§ **TRECHO FORNECIDO**

++++++++++++++++++++

Discordo de tal opinião, pois a depressão do suicida tem mais relação
com a perda de sentido da vida, vazio este que resulta do materialismo e
do consumismo como eixos de orientação da vida contemporânea.
A vida não é só a matéria segunda, é sobretudo uma derivação do
elemento espiritual, pois perdeu-se a percepção de que o sobrenatural é
inerente à realidade do natural.
A visão negativa e suicida é uma
boa síntese do pecado original, e da necessidade de redenção, temperada
com um pouco de hedonismo, cuja tentação, se acaso não for vencida,
pode danar a alma, pois se não podemos afirmar que o inferno existe,
também não podemos afirmar que ele não seja real.
Nem sempre o
fracasso é uma culpa exclusiva do suicida, alguns fracassos são
projetados, para que a vítima não consiga encontrar a solução para
enigma de seu sofrimento, neste momento é que o estudo e a reflexão,
aliados à busca do autoconhecimento, ajudam a superar essa artimanha
diabólica da cultura pós-moderna, que criou o argumento politicamente correto, ao arrepio do argumento simplesmente verdadeiro e grávido de sentido.
O Apóstolo Paulo, em sua Primeira Carta aos Coríntios, 14, 10-11, assim se refere quanto ao verdadeiro valor da linguagem
"No mundo existem não sei quantas espécies de linguagem, e não existe nada sem linguagem. Ora, se eu não conheço a força da linguagem, serei como estrangeiro para aquele que fala, e aquele que fala será um estrangeiro para mim"

++++++++++++++++++++

§ **LISTAGEM FORNECIDA**
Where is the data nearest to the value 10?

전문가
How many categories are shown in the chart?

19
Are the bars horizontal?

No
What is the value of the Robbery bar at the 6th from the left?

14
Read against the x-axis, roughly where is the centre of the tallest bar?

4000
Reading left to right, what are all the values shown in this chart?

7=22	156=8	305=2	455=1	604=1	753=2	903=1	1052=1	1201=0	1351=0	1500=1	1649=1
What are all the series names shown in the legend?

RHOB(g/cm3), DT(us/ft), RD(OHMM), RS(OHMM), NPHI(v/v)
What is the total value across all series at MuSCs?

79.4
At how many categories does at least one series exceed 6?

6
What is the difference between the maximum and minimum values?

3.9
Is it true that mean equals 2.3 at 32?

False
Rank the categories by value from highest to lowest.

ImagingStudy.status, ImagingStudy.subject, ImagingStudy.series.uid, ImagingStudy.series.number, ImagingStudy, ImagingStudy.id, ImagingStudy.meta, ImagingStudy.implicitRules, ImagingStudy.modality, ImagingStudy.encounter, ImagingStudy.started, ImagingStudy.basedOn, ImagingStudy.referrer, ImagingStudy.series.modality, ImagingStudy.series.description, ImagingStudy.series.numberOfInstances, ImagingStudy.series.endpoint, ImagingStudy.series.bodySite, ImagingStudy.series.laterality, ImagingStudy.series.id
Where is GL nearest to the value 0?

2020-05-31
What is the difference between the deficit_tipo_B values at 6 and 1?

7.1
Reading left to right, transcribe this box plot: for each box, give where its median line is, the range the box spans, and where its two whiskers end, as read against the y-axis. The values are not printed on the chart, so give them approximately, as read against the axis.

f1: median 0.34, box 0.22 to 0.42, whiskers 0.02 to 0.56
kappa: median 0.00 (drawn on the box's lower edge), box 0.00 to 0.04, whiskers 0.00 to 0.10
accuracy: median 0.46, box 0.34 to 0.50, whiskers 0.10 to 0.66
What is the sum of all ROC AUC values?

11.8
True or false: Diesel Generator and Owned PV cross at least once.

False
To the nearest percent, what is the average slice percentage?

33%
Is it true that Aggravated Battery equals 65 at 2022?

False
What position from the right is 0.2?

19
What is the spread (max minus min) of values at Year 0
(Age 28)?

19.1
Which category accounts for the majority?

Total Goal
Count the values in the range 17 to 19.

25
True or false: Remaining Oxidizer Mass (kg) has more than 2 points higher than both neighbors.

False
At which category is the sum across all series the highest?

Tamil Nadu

++++++++++++++++++++

§ **TAREFA SOLICITADA 1**
No trecho sobre a depressão do suicida, com o que essa depressão tem mais relação?
§ **TAREFA SOLICITADA 2**
Retome o trecho sobre a depressão do suicida a partir do ponto em que ele termina e escreva a sua continuação.
A listagem é um material independente, sem ligação com o trecho.

§ **RESULTADO DA TAREFA 1**
Com a perda de sentido da vida, vazio que resulta do materialismo e do consumismo como eixos de orientação da vida contemporânea.

§ **RESULTADO DA TAREFA 2**
A força da linguagem não está na polidez mas na eficácia, a linguagem é o
princípio para a ação, boa linguagem implica em ações eficazes, e, uma das fontes da atual epidemia de suicidas está na criação de uma geração (des)educada no politicamente correto, que padece de força de expressão, e, por isso, afunda-se na ineficácia do desespero da depressão.
Vivemos uma cultura fundada na
mitologia da absoluta autonomia do ego, que resulta na autodestruição
egocêntrica, e, na minha opinião descalça e nua, o remédio para esse mal
está na busca da verdade religiosa e filosófica, preferencialmente
ambas, mas cada uma destas buscas por si mesmas resultam nas únicas
terapias eficazes, pois são meios de mirar corretamente no alvo do
autoconhecimento que possibilita a autoconsciência, que por fim são os
instrumentos para refinar a percepção objetiva do mundo e de sua beleza e
bondade, com a reconquista da linguagem que possui a capacidade de comunicar verdades da vida, pois hoje a juventude é um estrangeiro em sua própria consciência.